15 Aprile 2010: la nube di cenere getta nel caos il traffico aereo internazionale.
Il vulcano mette in crisi i giornalisti TV di tutto il mondo con la pronuncia del suo nome e per un attimo ci fa temere che anche le nostre moto-vacanze possano andare in fumo.
È però questa eruzione a darci il primo, vero assaggio della potenza e della imprevedibilità della natura di un'isola al limitare del circolo Polare artico: l'Islanda.

E VOI DOVE SIETE STATI?
Hai fatto anche tu un viaggio, una vacanza, un itinerario in moto che scatenano la libidine di un vero motociclista? Mandaci il racconto e le foto all'indirizzo: redazione@motonline.com
Seguiamo ogni giorno l'evolversi della situazione nella speranza che non peggiori e, quando appare chiaro che gli esperti non sono in grado di fare previsioni a lungo termine, è il momento di decidere: abbandonare un progetto a cui ormai lavoriamo da mesi o affidarci alla sorte e sperare che l'Islanda ci sorprenda ancora? Non ci sono dubbi: a luglio si partirà.
Intensifichiamo i preparativi dividendo le giornate tra lo studio, la tesi e la cura della moto e dell'equipaggiamento.
È ormai giugno quando prenotiamo il traghetto che collega la Danimarca alle isole Far Oer e all'Islanda.
La nave, la Norröna, parte da Hanstholm (DK) due volte a settimana: il martedì e il sabato. Il sabato si ferma alle Far Oer e riparte il mercoledì successivo alla volta dell'Islanda.
Optiamo per la partenza del sabato: ci permetterà di attraversare Germania e Danimarca in giorni feriali: dovesse mai lasciarci a piedi la nostra Africa Twin, le officine saranno aperte!
In più potremo fermarci due giorni alle Far Oer definite dal National Geographic come le isole più attraenti del mondo.
Superati gli esami, conseguita la laurea, il 21 luglio siamo in sella.
Ci sono 35 gradi all'ombra e dopo il Brennero siamo in coda: la voglia di Islanda aumenta di minuto in minuto.
Prima notte tra le colline della Baviera, seconda tappa a Lubecca che conserva memorie del suo passato di città anseatica ed infine Aalborg in Danimarca.
Arriviamo nella città scandinava in un giorno di festa: c'è l'arrivo dei velieri che partecipano alla Tall ships race.
È una regata di "navi dai grandi alberi" che attrae equipaggi da tutto il mondo con lo scopo di promuovere l'educazione alla vela tra i giovani e favorire rapporti d'amicizia internazionali.
Fuochi d'artificio accompagnano la nostra ultima notte sul continente.
Far Oer e Islanda: le regine dell'Atlantico
La mattina seguente siamo sulla via dell'imbarco e ci godiamo i 90 km di statale che attraversano la campagna danese.

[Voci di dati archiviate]
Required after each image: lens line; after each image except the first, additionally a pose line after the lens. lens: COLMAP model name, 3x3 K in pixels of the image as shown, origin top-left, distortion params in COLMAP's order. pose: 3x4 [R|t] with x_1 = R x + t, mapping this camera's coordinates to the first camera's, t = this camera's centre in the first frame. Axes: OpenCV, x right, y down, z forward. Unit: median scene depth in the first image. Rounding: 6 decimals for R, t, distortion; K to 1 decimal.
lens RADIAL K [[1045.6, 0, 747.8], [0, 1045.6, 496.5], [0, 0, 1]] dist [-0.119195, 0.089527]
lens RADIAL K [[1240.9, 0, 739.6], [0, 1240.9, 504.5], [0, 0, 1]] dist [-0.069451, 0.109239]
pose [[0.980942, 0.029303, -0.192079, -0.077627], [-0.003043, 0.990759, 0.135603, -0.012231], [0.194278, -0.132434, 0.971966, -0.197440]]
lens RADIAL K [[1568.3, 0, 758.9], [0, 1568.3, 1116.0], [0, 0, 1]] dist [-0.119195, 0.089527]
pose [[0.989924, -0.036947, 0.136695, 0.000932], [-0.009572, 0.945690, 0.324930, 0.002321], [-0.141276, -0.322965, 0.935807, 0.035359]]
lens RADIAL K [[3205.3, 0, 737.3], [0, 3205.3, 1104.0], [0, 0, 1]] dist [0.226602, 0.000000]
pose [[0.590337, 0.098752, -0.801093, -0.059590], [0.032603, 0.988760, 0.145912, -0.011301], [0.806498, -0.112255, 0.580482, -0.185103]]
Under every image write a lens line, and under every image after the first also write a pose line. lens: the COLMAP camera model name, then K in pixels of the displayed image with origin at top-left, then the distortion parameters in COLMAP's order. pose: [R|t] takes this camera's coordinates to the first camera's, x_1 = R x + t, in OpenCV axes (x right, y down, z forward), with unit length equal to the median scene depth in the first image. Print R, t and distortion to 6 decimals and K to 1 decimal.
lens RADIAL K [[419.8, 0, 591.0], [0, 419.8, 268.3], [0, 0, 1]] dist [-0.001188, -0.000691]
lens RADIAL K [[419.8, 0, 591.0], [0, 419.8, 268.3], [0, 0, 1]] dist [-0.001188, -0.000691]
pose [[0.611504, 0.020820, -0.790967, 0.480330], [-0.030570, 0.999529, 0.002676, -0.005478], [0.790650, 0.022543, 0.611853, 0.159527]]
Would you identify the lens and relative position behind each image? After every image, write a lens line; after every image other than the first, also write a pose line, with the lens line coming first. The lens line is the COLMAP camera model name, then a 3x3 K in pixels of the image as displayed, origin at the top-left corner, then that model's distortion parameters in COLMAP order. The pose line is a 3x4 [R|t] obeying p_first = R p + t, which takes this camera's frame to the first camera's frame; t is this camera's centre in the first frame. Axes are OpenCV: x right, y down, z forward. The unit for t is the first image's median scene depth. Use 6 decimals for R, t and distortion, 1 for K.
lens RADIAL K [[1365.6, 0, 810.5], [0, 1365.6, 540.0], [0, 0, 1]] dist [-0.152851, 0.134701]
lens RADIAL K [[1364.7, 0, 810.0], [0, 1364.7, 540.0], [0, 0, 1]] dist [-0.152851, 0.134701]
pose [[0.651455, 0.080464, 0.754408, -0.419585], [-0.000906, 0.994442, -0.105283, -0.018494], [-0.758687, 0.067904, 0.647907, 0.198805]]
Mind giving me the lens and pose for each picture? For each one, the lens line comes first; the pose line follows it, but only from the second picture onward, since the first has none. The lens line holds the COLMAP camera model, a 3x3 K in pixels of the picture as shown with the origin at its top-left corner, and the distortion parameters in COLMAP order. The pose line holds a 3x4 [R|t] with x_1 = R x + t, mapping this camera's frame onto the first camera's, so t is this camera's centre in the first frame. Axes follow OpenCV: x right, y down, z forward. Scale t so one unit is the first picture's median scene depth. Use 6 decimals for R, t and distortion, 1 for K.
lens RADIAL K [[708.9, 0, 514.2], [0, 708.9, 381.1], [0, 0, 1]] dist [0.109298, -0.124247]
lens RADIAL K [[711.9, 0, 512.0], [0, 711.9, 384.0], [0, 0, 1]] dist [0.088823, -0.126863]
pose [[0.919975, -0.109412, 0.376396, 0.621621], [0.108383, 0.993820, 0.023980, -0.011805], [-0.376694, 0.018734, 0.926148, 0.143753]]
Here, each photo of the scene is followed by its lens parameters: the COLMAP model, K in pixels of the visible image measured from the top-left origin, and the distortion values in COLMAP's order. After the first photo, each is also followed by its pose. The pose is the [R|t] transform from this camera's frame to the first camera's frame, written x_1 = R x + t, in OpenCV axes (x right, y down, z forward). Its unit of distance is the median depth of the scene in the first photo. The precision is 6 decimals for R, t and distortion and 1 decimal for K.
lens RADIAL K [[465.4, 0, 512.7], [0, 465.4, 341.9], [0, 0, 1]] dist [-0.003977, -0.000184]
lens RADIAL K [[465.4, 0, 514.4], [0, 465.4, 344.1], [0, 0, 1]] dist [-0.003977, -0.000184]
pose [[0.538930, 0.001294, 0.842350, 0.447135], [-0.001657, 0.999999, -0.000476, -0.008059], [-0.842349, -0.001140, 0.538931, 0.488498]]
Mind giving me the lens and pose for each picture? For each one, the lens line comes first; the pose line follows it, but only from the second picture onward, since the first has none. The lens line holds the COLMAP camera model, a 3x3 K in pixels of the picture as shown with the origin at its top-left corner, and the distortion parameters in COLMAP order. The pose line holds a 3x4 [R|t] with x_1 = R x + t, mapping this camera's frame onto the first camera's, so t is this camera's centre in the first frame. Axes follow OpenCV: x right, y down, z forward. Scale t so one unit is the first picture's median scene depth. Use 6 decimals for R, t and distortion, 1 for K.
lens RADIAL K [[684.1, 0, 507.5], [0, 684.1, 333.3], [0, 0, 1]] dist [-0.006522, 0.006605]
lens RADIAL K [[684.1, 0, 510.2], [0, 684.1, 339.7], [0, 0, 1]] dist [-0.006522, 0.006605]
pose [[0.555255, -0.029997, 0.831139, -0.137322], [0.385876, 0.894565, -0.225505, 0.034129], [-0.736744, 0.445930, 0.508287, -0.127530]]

▶ _DALLE INFORMAZIONI FORNITE_
**a.** Secondo il racconto del viaggio in Islanda, in quali giorni della settimana la nave Norröna parte da Hanstholm?
**b.** Prosegua il racconto del viaggio in Islanda dopo l'ultima frase riportata.
I dati non hanno alcun legame con il racconto del viaggio in Islanda.

▶ _RISPOSTE_
**a.** Il martedì e il sabato.

**b.**
La strada termina al porto di Hanstholm, da cui inizia un tratto costiero molto particolare, parco naturale dal 2008.
Grande è l'emozione quando, tra le dune di sabbia chiara e le nuvole basse che caratterizzano i cieli nordici, vediamo l'aquila, simbolo della compagnia, sul comignolo della nave.
Sbrigate in fretta le procedure di check-in, ci lasciamo inghiottire dalla stiva e fissata la moto con la massima cura possibile, saliamo sul ponte per assistere alla partenza... Ma ormai la Norröna ha mollato gli ormeggi e la costa è già lontana.
Facciamo conoscenza con i rispettivi compagni di cabina: Chris un ragazzo inglese che sta affrontando il giro del mondo in bici e Anna, studentessa a Copenaghen, ma originaria delle Far Oer.
Lei ci racconta di come sia vivere in un arcipelago di 18 isole nel mezzo dell'Atlantico settentrionale, abitato da poco più di 48.000 persone e stato indipendente dal 1948.
Ci colpisce in particolare un insegnamento che i suoi genitori le hanno trasmesso da bambina: quando cala la nebbia è bene stare fermi nel punto esatto in cui ci si trova, pena il rischio di cadere in mare dalle alte scogliere a picco.
Non ci è difficile immaginare il perché: stiamo per arrivare a Tórshavn e c'è una nebbia fittissima che pare salire direttamente dal mare.
Tra un banco e l'altro sprazzi di verde ci fanno intuire l'imponenza dei faraglioni e la magia di questi luoghi solitari che, da un momento all'altro, sembra debbano essere inghiottiti dall'oceano per sempre.
Scesi dal traghetto ci dirigiamo al campeggio della capitale, che, in concomitanza con l'arrivo della nave, osserva un orario straordinario di apertura.
Montato il campo- base ci sentiamo dei veri pionieri: non siamo gli unici italiani, ma siamo, del campeggio, gli unici in moto!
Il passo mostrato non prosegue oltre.